> QUESTIONS
**A.** List the camera settings named in the text on photographing motion.
**B.** Rewrite the motion photography text between "It’s easy to" and "is my favourite.", inclusive, with "bees" changed to "butterflies".

> DOCUMENT SECTION
_ _ _ _

Lens-Artists Challenge – Motion

Movement and photography. Since the early days, they seem to not be the best of friends. Motion of any sort is hard to capture in a photo, either you freeze the moment, or you get that blurred effect. I’ve always been fascinated by old photographs, we have my granddads album with photos of when he was a young man, in the 1920’s. I love the fact that people would have to stay still for a considerable amount of time or risk ruin the pose. There was always someone that moved.

Fast forward in time to modern cameras where if you don’t get what you want, you can try again immediately. There would have been no other way for me to learn how to capture that elusive motion and that it requires to swap aperture for shutter priority.

Night-time photography and moving objects. I did enjoy taking this photo in Paris. It was twice as hard without a tripod, and it took quite a few attempts.

In the two following examples, we can see the difference shutter speed can have on capturing motion. The longer the shutter is open, the more continuous the movement will appear. A shorter time and the motion is frozen. The one on the left had a shutter speed of 1/8 sec, the one on the right 1/500.

Water is a great source of motion photos, especially that foam, soft effect. I’ve obviously wanted to achieve that since I started taking photos. I still can’t resist a small waterfall or creek, they always look so beautiful.

It’s easy to also find motion on a smaller scale but it might be slightly harder to get. I always complain about the wind getting in the way of my macros but sometimes it works a bit of magic. There’s some magical too in photographing busy bees, flying about. I have a few lucky shots, but this is my favourite.

_ _ _ _

> DATA EXTRACT
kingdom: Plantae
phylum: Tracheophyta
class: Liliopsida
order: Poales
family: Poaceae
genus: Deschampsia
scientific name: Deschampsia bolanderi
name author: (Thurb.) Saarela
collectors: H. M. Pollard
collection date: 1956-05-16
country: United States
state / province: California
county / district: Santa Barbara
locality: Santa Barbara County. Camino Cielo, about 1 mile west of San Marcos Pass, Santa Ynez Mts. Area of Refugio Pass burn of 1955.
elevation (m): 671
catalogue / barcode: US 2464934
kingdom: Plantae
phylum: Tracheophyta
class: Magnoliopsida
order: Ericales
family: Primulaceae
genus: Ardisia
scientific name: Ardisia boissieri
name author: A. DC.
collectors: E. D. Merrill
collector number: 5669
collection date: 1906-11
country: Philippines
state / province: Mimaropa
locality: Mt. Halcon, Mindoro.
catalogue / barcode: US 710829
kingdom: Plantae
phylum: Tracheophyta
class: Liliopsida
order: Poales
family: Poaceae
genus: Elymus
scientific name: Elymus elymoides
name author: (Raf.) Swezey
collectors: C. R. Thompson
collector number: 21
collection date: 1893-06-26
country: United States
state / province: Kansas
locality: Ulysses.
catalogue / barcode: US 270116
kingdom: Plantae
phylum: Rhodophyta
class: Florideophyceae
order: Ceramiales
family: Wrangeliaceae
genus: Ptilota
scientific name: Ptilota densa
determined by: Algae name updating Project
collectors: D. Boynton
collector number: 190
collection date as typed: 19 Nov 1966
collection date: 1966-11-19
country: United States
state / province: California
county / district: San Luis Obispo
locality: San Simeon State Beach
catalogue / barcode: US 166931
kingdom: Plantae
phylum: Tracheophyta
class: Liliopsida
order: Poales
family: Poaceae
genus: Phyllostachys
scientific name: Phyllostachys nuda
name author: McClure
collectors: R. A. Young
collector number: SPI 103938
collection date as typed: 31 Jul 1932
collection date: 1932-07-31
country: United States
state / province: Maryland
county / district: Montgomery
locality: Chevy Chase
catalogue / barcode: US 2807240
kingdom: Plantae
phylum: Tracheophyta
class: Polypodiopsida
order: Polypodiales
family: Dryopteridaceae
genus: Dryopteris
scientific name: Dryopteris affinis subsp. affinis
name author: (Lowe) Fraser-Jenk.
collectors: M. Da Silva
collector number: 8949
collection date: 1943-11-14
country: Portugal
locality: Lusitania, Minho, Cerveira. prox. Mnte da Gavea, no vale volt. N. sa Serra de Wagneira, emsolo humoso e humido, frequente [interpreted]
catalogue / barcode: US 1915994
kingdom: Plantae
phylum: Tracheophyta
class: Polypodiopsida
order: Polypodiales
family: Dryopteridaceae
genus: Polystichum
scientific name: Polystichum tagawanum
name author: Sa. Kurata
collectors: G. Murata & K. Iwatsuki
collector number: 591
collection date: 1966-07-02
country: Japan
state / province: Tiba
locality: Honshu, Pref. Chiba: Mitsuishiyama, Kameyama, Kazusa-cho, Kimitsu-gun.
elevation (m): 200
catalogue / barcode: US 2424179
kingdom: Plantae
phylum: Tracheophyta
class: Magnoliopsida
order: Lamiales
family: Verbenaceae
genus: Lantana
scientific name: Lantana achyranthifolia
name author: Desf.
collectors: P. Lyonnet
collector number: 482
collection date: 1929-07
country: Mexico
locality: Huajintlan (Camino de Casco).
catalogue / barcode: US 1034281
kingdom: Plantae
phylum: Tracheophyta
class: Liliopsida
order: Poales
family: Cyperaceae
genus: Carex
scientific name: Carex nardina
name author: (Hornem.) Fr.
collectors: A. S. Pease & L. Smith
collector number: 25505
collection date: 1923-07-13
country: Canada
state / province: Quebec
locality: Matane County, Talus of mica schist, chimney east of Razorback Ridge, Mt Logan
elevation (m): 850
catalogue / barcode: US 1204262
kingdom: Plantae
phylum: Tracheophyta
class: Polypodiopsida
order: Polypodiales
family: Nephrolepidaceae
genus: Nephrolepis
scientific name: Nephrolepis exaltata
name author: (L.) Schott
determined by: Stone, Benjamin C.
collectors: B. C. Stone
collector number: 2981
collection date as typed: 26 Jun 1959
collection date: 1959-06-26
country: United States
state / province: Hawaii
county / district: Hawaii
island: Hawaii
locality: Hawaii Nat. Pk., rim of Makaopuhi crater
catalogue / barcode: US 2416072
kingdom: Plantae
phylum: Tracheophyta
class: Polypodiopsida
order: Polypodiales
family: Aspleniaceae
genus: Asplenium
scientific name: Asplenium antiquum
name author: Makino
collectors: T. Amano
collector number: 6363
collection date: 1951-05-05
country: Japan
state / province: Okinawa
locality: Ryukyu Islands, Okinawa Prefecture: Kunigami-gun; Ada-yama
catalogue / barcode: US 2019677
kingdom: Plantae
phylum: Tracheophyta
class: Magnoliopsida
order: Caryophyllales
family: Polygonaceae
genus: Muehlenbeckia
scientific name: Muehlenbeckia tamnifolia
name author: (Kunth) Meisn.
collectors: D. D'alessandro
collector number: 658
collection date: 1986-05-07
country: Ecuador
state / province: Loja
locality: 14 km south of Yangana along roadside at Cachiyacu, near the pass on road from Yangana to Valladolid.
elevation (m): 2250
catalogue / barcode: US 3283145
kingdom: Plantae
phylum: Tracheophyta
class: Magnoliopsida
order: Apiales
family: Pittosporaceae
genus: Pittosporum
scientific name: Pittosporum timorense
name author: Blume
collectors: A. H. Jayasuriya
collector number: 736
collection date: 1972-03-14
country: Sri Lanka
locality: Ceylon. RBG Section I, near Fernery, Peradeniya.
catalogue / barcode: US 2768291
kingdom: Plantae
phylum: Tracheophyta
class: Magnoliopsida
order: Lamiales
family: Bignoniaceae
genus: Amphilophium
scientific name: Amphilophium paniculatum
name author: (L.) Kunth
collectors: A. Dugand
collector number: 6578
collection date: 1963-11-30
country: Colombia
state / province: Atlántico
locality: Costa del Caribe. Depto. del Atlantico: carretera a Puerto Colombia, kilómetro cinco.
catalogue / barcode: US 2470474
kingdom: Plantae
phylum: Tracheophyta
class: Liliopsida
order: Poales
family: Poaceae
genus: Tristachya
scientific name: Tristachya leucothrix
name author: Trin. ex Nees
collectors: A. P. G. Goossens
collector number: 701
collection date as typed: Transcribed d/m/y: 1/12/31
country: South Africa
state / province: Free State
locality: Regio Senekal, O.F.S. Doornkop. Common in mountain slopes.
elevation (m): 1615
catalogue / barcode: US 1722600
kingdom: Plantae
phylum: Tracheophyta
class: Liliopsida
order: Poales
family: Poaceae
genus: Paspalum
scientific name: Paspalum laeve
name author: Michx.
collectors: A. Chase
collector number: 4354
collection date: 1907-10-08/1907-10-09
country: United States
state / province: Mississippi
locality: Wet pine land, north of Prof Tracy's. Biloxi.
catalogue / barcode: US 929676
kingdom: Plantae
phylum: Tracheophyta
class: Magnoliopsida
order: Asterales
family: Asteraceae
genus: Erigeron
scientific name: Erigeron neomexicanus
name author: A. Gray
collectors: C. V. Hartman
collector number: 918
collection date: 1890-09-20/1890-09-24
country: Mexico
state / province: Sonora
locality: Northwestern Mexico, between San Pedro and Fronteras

_ _ _ _

> COMPLETED EXERCISE
**A.** aperture, shutter priority, shutter speed

**B.**
It’s easy to also find motion on a smaller scale but it might be slightly harder to get. I always complain about the wind getting in the way of my macros but sometimes it works a bit of magic. There’s some magical too in photographing busy butterflies, flying about. I have a few lucky shots, but this is my favourite.